If vritti is hungry for the children of the Force, here are some ways to stay on the razor’s edge and ride it under the radar….
Shibboleth of the century. At the turn of the 2000s, the way “smart yoga” manifested in Los Angeles was in asana classes where you’d get into triangle pose and then someone would talk to you for 10 minutes about your acromium process. I was not smart enough to get it. Honestly, it would take years to cultivate the internal spatial relations to telescope between an abstract picture of a skeleton an the feeling within my body.
Anyway, I would submit that smart yoga is usually something different. It is silent. Get the technique you need, get any burning questions answered, and then recognize that the desire to talk or be talked to is quite possibly coming from anxiety about the experience of being in the body. Intense anxiety. Being in the body, in silence, while breathing, is scary.
Scarier yet is sitting the body on a cushion, in silence. I sense that sitting practice requires either incredible bravery or – as was my experience – stupid levels of curiosity. But back to asana.
Being in the body is unbelievably hard for a good portion of us. There are some who are blessed with animal intelligence, with a kind of kinesthetic naturalness that I consider brilliant because I came in without a whit. But for anyone with crazy vata, or who identifies as “smart,” or those of us who have some trauma tracers in the nervous system, learning to be quiet with the body is probably hard. The last thing we want to do is feel.
It is possible to practice asana, every day, for years, without more than a few passing moments of real proprioceptive awareness. Deeply cultivated body intelligence is a big part of what I’d call smart yoga.
Smart yoga is casing the heck out of anyone you might call teacher. For example: what are her relationships with all her former teachers, and is there any heavy baggage there that she’s going to pass on to you? Are there any holes in the resume, or any influences he’s keeping hidden? Is he a little tooooo charismatic? Is she quick to celebrate your learning and mourn in your difficulties, in a way that suggests her boundaries aren’t clear and maybe she thinks your practice has something to do with her? (She’s wrong. It’s your practice, not her credit or cross to bear.) Did he have less than 10 years of practice before he got in to teaching – as if your practice deserves any less than 10,000++++ hours from a teacher? Did she get into teaching because her teacher chose, and trained, and blessed, her, or… for some other (deeply suspicious) reason?

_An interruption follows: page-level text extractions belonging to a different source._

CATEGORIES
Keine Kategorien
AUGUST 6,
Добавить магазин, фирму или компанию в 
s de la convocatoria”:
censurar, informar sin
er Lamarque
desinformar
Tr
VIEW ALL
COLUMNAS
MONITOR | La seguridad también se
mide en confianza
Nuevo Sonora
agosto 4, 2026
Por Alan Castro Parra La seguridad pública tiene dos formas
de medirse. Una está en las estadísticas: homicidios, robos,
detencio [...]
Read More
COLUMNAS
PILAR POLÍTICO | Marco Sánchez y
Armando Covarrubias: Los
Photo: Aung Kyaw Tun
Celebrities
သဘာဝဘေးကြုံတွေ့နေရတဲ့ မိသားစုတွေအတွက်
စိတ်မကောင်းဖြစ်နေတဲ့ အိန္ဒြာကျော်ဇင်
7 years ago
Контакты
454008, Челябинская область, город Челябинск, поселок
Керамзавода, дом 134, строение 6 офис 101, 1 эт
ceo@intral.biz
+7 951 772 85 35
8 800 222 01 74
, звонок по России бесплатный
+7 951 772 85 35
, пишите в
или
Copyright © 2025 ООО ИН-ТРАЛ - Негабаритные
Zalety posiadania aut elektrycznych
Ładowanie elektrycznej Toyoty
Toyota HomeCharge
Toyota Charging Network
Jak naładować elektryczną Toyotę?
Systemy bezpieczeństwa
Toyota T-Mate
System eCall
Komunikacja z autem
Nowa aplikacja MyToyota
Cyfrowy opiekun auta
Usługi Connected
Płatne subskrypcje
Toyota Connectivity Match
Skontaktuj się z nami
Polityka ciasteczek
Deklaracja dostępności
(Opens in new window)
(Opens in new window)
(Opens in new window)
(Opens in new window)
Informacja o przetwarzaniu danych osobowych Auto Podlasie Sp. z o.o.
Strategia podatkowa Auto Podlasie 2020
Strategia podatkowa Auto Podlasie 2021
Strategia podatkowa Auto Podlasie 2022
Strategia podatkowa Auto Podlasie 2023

Withholding your obedience, your respect, your trust, until these questions are answered: this is smart yoga. I have a very deep faith that we all get the teachers we deserve, for better and for worse. This is part of how.

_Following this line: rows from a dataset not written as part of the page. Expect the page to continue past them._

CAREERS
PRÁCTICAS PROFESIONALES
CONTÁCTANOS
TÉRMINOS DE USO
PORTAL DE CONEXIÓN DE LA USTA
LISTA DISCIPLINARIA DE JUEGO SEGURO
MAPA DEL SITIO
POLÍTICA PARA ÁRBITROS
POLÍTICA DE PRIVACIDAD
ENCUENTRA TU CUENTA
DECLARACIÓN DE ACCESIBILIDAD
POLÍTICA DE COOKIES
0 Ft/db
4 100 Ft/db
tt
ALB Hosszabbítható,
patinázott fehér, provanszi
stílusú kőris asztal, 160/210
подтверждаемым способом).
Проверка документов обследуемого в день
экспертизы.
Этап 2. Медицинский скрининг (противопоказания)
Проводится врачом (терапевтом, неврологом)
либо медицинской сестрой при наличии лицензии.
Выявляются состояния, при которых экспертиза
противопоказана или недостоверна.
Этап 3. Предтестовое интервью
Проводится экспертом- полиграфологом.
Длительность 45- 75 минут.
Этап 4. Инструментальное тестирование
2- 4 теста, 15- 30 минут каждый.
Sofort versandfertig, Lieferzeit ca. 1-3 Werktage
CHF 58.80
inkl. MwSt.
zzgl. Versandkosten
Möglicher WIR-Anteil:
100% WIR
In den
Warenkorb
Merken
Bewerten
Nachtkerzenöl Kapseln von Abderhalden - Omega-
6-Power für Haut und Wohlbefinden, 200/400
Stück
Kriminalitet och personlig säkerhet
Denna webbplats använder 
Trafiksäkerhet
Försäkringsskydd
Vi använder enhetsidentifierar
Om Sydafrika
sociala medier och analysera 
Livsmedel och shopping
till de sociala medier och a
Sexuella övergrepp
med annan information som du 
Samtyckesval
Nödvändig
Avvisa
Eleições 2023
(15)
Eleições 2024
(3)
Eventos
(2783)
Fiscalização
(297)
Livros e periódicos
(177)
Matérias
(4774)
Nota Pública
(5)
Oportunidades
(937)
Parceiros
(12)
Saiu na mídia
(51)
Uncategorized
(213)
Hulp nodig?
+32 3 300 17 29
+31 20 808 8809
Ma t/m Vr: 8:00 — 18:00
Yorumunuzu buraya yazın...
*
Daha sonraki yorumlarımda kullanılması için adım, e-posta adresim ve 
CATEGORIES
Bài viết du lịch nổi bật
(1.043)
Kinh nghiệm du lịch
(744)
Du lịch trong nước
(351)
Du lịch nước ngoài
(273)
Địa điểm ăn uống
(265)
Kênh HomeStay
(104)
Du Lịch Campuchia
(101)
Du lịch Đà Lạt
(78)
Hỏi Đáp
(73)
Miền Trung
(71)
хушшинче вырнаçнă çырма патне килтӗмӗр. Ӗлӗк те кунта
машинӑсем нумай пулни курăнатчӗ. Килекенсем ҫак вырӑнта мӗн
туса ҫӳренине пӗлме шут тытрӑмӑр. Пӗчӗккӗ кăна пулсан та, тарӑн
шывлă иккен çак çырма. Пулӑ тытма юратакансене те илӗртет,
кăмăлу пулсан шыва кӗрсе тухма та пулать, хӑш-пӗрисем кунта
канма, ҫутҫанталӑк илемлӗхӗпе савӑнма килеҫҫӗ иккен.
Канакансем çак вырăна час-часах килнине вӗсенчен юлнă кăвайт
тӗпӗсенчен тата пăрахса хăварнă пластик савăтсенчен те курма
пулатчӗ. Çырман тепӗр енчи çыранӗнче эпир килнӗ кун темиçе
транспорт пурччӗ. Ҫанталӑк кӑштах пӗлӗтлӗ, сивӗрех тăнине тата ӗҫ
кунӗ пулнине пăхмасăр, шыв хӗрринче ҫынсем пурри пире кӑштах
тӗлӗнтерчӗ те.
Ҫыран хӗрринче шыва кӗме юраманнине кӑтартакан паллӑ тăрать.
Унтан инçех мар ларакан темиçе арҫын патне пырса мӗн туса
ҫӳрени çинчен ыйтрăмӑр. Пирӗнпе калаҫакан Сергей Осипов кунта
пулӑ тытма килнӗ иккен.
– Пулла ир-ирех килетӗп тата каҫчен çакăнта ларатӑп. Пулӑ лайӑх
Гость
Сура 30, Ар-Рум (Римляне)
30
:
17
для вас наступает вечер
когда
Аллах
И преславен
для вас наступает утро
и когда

The closer you get to the source, the more concentrated the environment. There isn’t going to be an emphasis on sales, or workshops, or publicity. There aren’t going to be a lot of extra things or experiences to buy. You’re not going to be asked to pay money to learn to assist the teacher.

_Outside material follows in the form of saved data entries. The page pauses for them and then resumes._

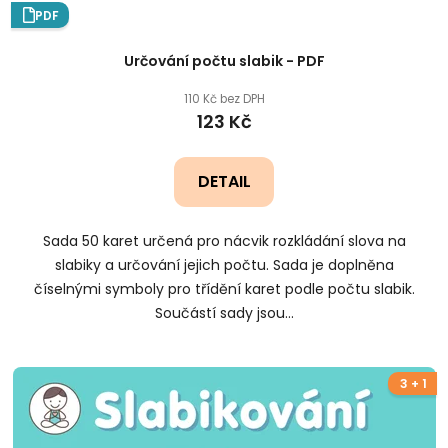
PDF
Určování počtu slabik - PDF
110 Kč bez DPH
123 Kč
DETAIL
Sada 50 karet určená pro nácvik rozkládání slova na
slabiky a určování jejich počtu. Sada je doplněna
číselnými symboly pro třídění karet podle počtu slabik.
Součástí sady jsou...
3 + 1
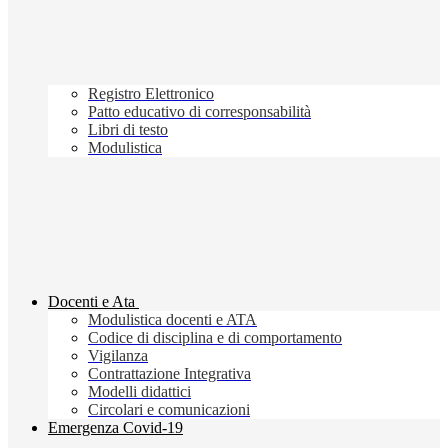
Registro Elettronico
Patto educativo di corresponsabilità
Libri di testo
Modulistica
Docenti e Ata
Modulistica docenti e ATA
Codice di disciplina e di comportamento
Vigilanza
Contrattazione Integrativa
Modelli didattici
Circolari e comunicazioni
Emergenza Covid-19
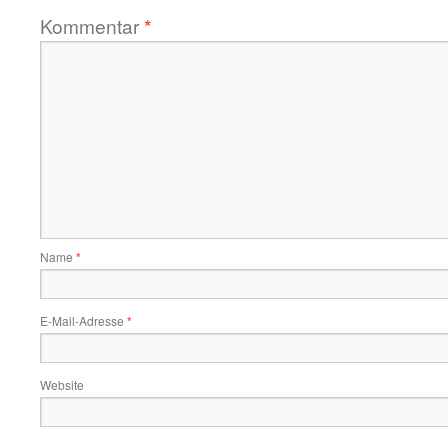
Kommentar
*
Name
*
E-Mail-Adresse
*
Website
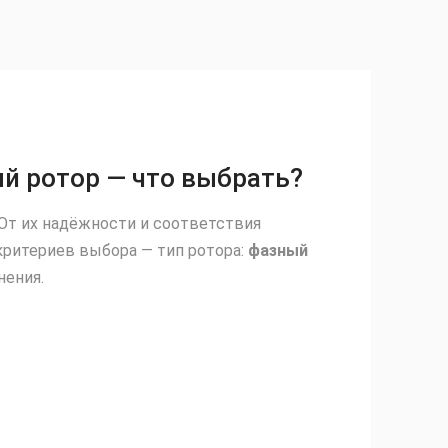
й ротор — что выбрать?
От их надёжности и соответствия
критериев выбора — тип ротора:
фазный
нения.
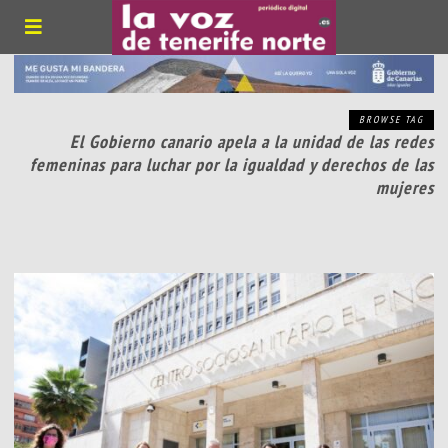
BROWSE TAG
El Gobierno canario apela a la unidad de las redes
femeninas para luchar por la igualdad y derechos de las
mujeres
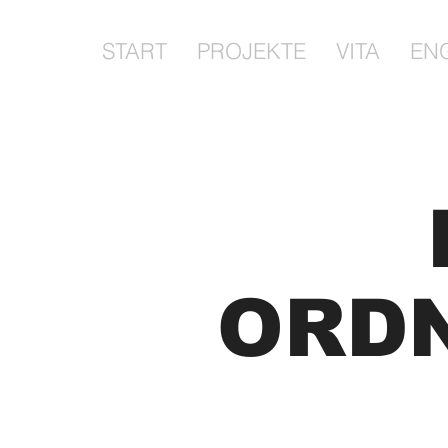
START
PROJEKTE
VITA
EN
ORDN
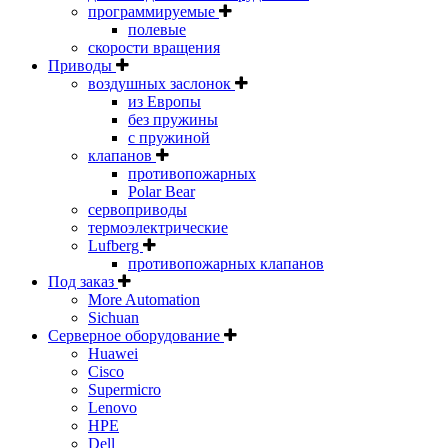
программируемые
полевые
скорости вращения
Приводы
воздушных заслонок
из Европы
без пружины
с пружиной
клапанов
противопожарных
Polar Bear
сервоприводы
термоэлектрические
Lufberg
противопожарных клапанов
Под заказ
More Automation
Sichuan
Серверное оборудование
Huawei
Cisco
Supermicro
Lenovo
HPE
Dell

The room is going to be fairly silent because the teacher will have worked through her anxiety about the body to some degree, and will have learned – over many, many, many years – how to listen and communicate with subtlety. The teacher will not experiment on you or try out lots of new ideas or instructions, because after countless hours of this stuff, he will not be easily taken for a ride. What will interest him is your running your own micro-experiments while he holds space.
So the closer you get to the source, the more embodied the experience, the quieter the space, the less money/ attention/ adulation the leadership wants from you. So there’s just practice, and it’s sacred but not special. And the more we figure out how to care for the self with respect and rationality and compassion, the more obvious it is how to care for the world.